情報通信研究機構(NICT)は5月26日、UWB(Ultra Wide Band)を活用した数十cm程度の高精度を有する屋内測位システムを開発したと発表した。
UWBを用いた屋内測位システムは、ナノ秒オーダーの短いパルスの電波を用いることで、Wi-Fiの数m程度の精度や、IMESの10m程度の精度より、1桁以上高い数十cm程度の精度で位置測定することができる。しかし、UWBは測定距離が短いため、測距のための固定機を多数設置しなければならないといった課題があり、コストなどの面から実用化の支障となっていた。

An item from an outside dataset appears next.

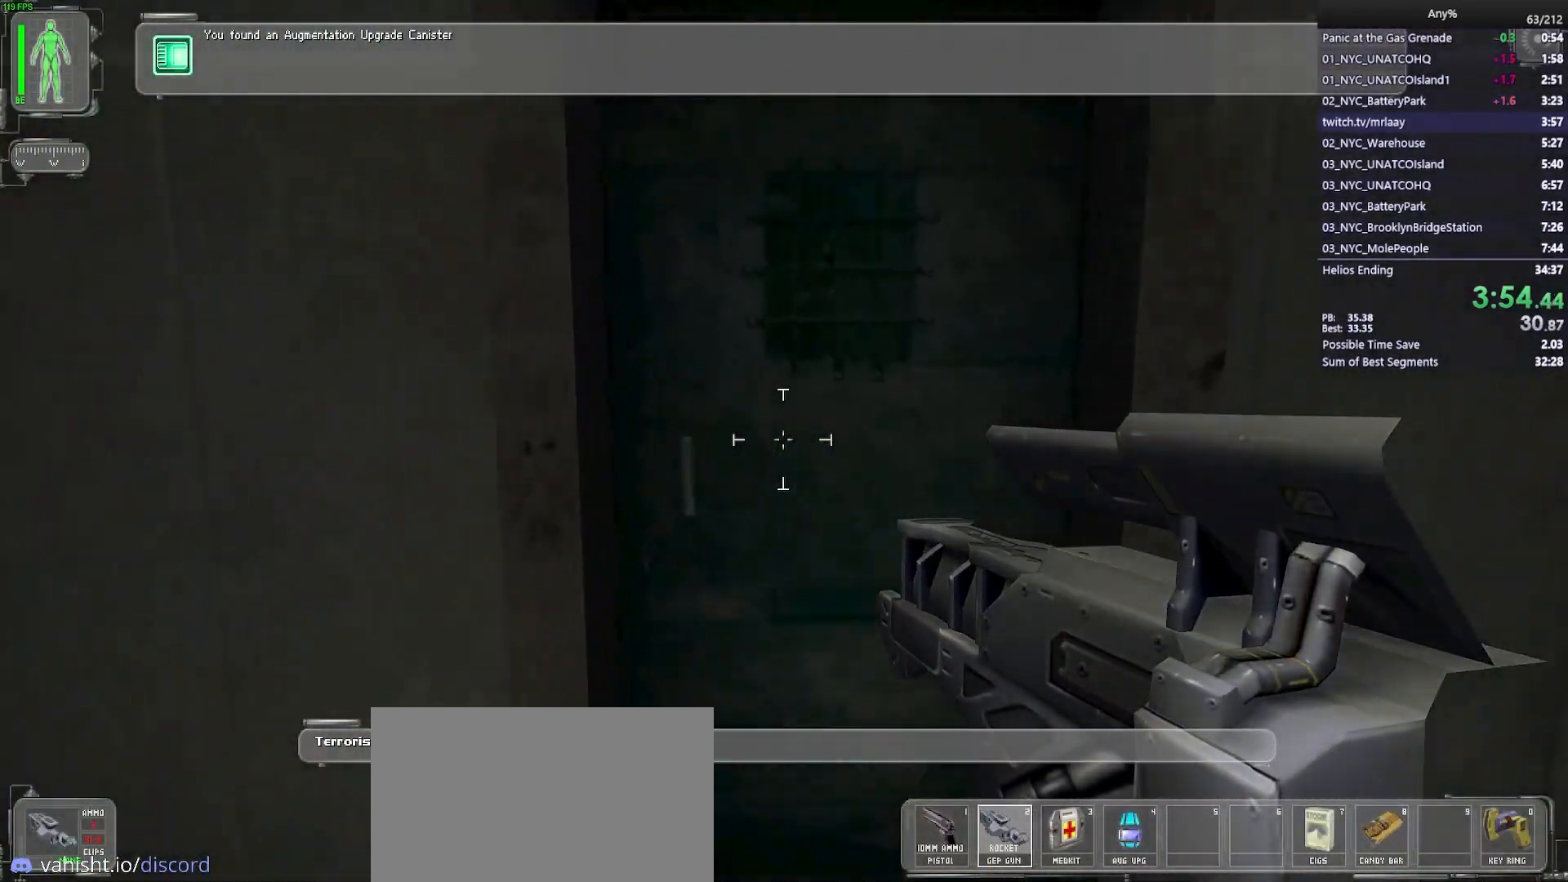
{"keys": ["w"], "mouse": [], "events": [[117, "mouse_right", "down"], [217, "mouse_right", "up"]]}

今回開発したUWB(7.25~10.25GHz)を利用した高精度の屋内測位システムは、UWBの測定距離を増大させる技術を取り入れることで、NICTが開発した従来技術の測定距離の3倍以上となる30mに増大させ、測距のために必要な固定機の数を減少させることが可能となった。また、利用者が携帯しやすいようUWB移動機として、スマートフォンに連結した形状の端末や作業ポケットに入れられる小型端末などを開発したという。

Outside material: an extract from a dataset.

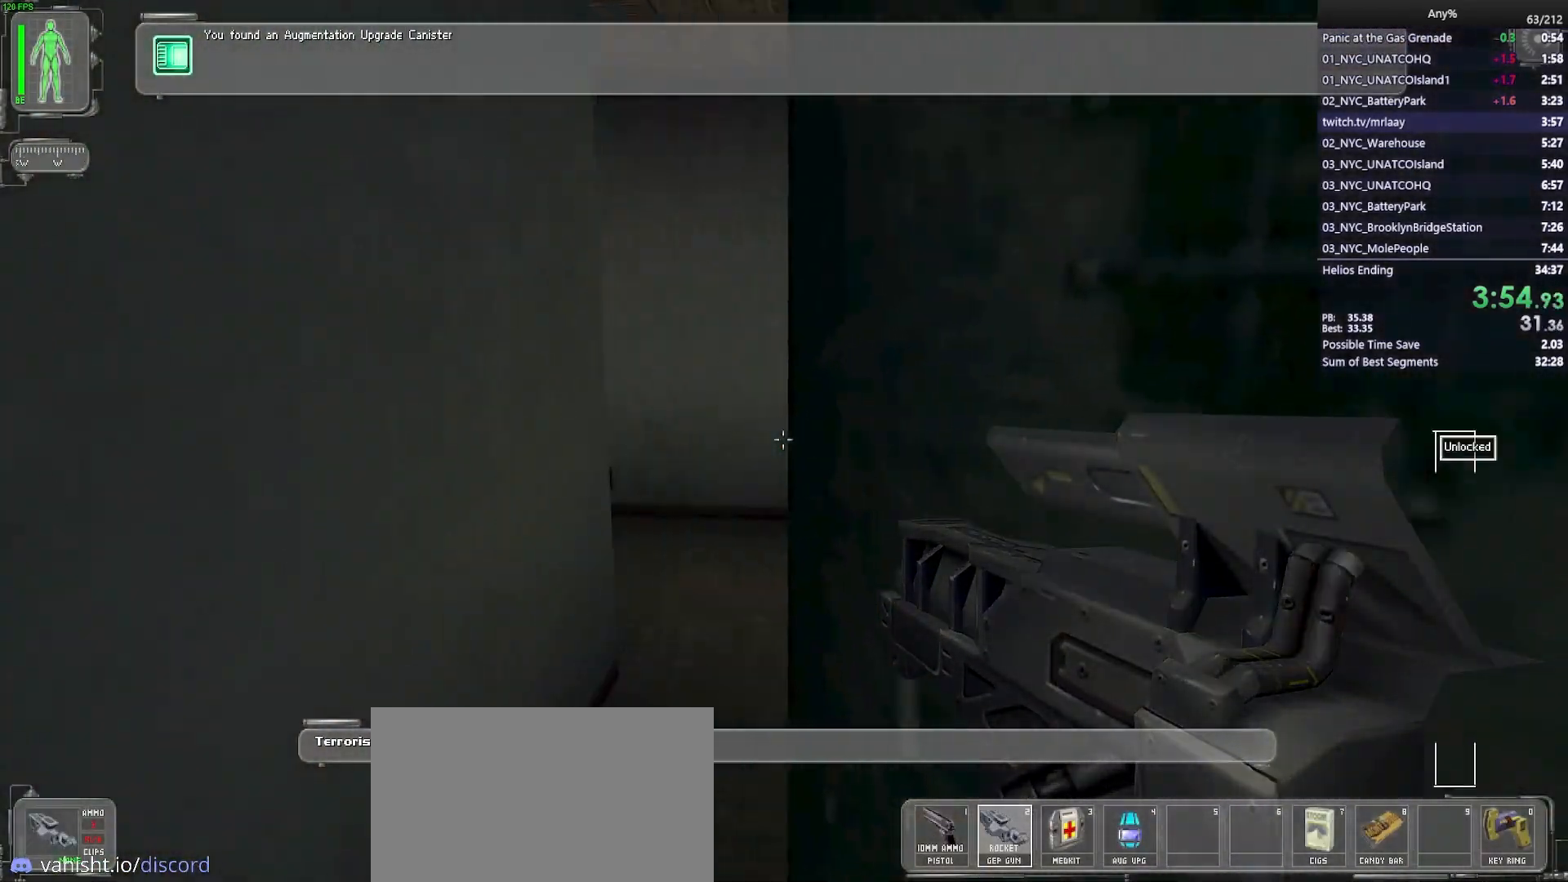
{"keys": ["w"], "mouse": [], "events": []}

現在、これをショッピングモールや物流倉庫に設置し、顧客位置に連動したショッピング情報などの提供や、会計まで行かなくともクレジット決済できるサービスの実証実験や、作業員やフォークリフトなどの動線把握による作業効率と安全性向上のための実証実験を行っている。また、同システムは、音声による読み上げと音声入力ができるため、視覚障がい者の歩行支援などへの活用が期待されるとしている。